■ **REQUIREMENT**
Please repeat the data exactly. Any picture in it stays out.

■ **EXTRACTED ENTRIES**
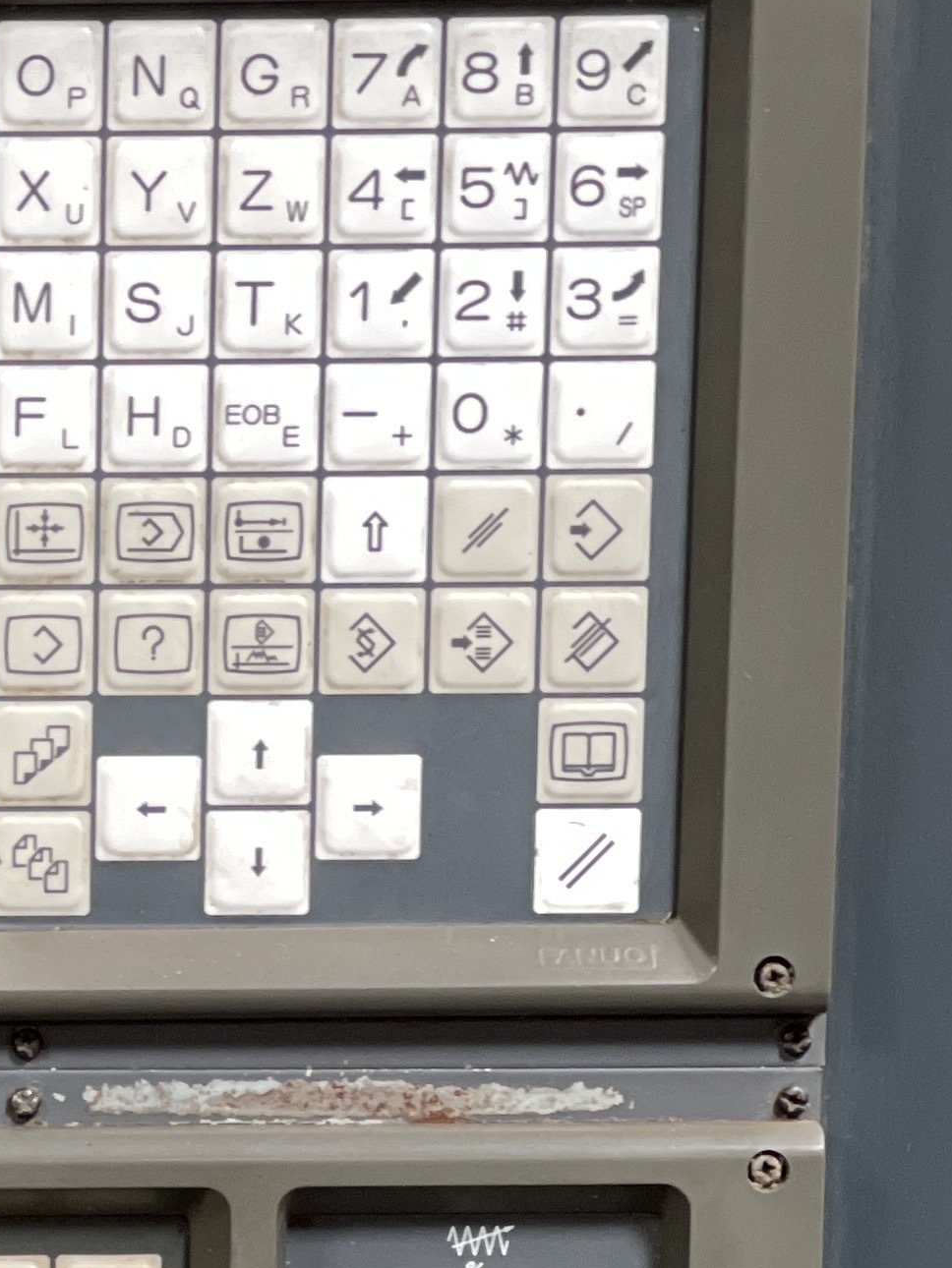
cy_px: 1595
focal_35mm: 200
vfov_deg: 9.7
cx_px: -442
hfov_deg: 7.3
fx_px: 7331
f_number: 2.2
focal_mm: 7.5
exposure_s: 1/40
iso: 200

■ **SOLVED EXERCISE**
cy_px: 1595
focal_35mm: 200
vfov_deg: 9.7
cx_px: -442
hfov_deg: 7.3
fx_px: 7331
f_number: 2.2
focal_mm: 7.5
exposure_s: 1/40
iso: 200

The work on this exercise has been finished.